ACTIVITY
Copy out the entries below, swapping each occurrence of "Journal Entry" for "Diary Entry" and leaving everything else as it is.

(Saved entries)
* * *
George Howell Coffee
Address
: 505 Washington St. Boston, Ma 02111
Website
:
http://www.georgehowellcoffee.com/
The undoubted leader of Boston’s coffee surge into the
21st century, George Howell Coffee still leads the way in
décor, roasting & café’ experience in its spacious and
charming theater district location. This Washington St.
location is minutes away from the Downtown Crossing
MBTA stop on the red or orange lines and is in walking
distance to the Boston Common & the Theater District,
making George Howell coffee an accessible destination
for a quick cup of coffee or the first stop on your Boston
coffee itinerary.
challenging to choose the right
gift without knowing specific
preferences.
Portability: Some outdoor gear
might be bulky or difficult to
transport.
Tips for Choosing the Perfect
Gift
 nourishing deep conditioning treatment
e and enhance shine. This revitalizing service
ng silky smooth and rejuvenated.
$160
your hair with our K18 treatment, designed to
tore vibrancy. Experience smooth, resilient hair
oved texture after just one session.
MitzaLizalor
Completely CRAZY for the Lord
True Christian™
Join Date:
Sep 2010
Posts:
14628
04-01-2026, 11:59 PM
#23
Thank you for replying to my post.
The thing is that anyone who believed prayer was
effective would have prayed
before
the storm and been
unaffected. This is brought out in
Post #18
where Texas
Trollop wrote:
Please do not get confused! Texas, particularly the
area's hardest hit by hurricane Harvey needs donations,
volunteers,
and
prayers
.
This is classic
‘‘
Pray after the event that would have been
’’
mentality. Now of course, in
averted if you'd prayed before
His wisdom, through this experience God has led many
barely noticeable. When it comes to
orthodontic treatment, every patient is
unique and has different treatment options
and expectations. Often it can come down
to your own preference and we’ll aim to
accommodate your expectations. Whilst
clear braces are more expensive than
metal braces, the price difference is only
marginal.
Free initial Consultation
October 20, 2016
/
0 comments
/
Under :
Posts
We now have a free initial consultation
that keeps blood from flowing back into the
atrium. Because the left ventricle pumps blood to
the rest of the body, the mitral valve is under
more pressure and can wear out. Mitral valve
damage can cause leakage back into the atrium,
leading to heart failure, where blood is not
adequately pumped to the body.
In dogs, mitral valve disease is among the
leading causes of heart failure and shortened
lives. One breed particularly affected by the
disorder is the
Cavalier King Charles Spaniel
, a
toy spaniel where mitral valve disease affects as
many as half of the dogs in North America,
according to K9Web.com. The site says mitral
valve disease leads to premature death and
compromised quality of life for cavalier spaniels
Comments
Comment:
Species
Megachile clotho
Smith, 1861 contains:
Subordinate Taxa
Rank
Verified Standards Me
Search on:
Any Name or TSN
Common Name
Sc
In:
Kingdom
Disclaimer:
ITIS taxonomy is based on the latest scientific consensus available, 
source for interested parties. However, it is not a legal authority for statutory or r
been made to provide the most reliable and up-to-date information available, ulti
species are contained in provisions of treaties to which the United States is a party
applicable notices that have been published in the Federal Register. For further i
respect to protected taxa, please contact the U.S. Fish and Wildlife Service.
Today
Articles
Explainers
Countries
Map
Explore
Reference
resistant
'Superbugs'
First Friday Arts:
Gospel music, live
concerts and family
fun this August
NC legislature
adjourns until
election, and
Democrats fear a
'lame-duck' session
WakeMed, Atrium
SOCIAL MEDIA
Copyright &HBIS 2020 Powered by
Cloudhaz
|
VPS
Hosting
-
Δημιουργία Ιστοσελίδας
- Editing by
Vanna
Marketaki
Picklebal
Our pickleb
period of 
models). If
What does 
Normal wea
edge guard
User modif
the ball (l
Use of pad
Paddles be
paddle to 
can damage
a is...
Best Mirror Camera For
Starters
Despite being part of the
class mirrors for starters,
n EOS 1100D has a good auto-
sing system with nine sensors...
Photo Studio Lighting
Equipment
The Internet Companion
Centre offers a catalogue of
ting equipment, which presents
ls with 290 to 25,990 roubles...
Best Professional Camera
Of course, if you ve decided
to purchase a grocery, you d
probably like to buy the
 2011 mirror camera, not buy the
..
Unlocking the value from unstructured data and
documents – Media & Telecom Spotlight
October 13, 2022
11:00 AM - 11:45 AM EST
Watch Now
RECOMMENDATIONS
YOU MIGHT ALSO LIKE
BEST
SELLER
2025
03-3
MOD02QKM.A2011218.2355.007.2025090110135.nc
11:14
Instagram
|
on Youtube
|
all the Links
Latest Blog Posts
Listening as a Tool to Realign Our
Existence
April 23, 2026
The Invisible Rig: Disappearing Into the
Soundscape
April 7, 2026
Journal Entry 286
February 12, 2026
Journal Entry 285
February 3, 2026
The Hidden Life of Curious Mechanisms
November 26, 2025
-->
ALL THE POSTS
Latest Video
* * *
WRITTEN ANSWER
George Howell Coffee
Address
: 505 Washington St. Boston, Ma 02111
Website
:
http://www.georgehowellcoffee.com/
The undoubted leader of Boston’s coffee surge into the
21st century, George Howell Coffee still leads the way in
décor, roasting & café’ experience in its spacious and
charming theater district location. This Washington St.
location is minutes away from the Downtown Crossing
MBTA stop on the red or orange lines and is in walking
distance to the Boston Common & the Theater District,
making George Howell coffee an accessible destination
for a quick cup of coffee or the first stop on your Boston
coffee itinerary.
challenging to choose the right
gift without knowing specific
preferences.
Portability: Some outdoor gear
might be bulky or difficult to
transport.
Tips for Choosing the Perfect
Gift
 nourishing deep conditioning treatment
e and enhance shine. This revitalizing service
ng silky smooth and rejuvenated.
$160
your hair with our K18 treatment, designed to
tore vibrancy. Experience smooth, resilient hair
oved texture after just one session.
MitzaLizalor
Completely CRAZY for the Lord
True Christian™
Join Date:
Sep 2010
Posts:
14628
04-01-2026, 11:59 PM
#23
Thank you for replying to my post.
The thing is that anyone who believed prayer was
effective would have prayed
before
the storm and been
unaffected. This is brought out in
Post #18
where Texas
Trollop wrote:
Please do not get confused! Texas, particularly the
area's hardest hit by hurricane Harvey needs donations,
volunteers,
and
prayers
.
This is classic
‘‘
Pray after the event that would have been
’’
mentality. Now of course, in
averted if you'd prayed before
His wisdom, through this experience God has led many
barely noticeable. When it comes to
orthodontic treatment, every patient is
unique and has different treatment options
and expectations. Often it can come down
to your own preference and we’ll aim to
accommodate your expectations. Whilst
clear braces are more expensive than
metal braces, the price difference is only
marginal.
Free initial Consultation
October 20, 2016
/
0 comments
/
Under :
Posts
We now have a free initial consultation
that keeps blood from flowing back into the
atrium. Because the left ventricle pumps blood to
the rest of the body, the mitral valve is under
more pressure and can wear out. Mitral valve
damage can cause leakage back into the atrium,
leading to heart failure, where blood is not
adequately pumped to the body.
In dogs, mitral valve disease is among the
leading causes of heart failure and shortened
lives. One breed particularly affected by the
disorder is the
Cavalier King Charles Spaniel
, a
toy spaniel where mitral valve disease affects as
many as half of the dogs in North America,
according to K9Web.com. The site says mitral
valve disease leads to premature death and
compromised quality of life for cavalier spaniels
Comments
Comment:
Species
Megachile clotho
Smith, 1861 contains:
Subordinate Taxa
Rank
Verified Standards Me
Search on:
Any Name or TSN
Common Name
Sc
In:
Kingdom
Disclaimer:
ITIS taxonomy is based on the latest scientific consensus available, 
source for interested parties. However, it is not a legal authority for statutory or r
been made to provide the most reliable and up-to-date information available, ulti
species are contained in provisions of treaties to which the United States is a party
applicable notices that have been published in the Federal Register. For further i
respect to protected taxa, please contact the U.S. Fish and Wildlife Service.
Today
Articles
Explainers
Countries
Map
Explore
Reference
resistant
'Superbugs'
First Friday Arts:
Gospel music, live
concerts and family
fun this August
NC legislature
adjourns until
election, and
Democrats fear a
'lame-duck' session
WakeMed, Atrium
SOCIAL MEDIA
Copyright &HBIS 2020 Powered by
Cloudhaz
|
VPS
Hosting
-
Δημιουργία Ιστοσελίδας
- Editing by
Vanna
Marketaki
Picklebal
Our pickleb
period of 
models). If
What does 
Normal wea
edge guard
User modif
the ball (l
Use of pad
Paddles be
paddle to 
can damage
a is...
Best Mirror Camera For
Starters
Despite being part of the
class mirrors for starters,
n EOS 1100D has a good auto-
sing system with nine sensors...
Photo Studio Lighting
Equipment
The Internet Companion
Centre offers a catalogue of
ting equipment, which presents
ls with 290 to 25,990 roubles...
Best Professional Camera
Of course, if you ve decided
to purchase a grocery, you d
probably like to buy the
 2011 mirror camera, not buy the
..
Unlocking the value from unstructured data and
documents – Media & Telecom Spotlight
October 13, 2022
11:00 AM - 11:45 AM EST
Watch Now
RECOMMENDATIONS
YOU MIGHT ALSO LIKE
BEST
SELLER
2025
03-3
MOD02QKM.A2011218.2355.007.2025090110135.nc
11:14
Instagram
|
on Youtube
|
all the Links
Latest Blog Posts
Listening as a Tool to Realign Our
Existence
April 23, 2026
The Invisible Rig: Disappearing Into the
Soundscape
April 7, 2026
Diary Entry 286
February 12, 2026
Diary Entry 285
February 3, 2026
The Hidden Life of Curious Mechanisms
November 26, 2025
-->
ALL THE POSTS
Latest Video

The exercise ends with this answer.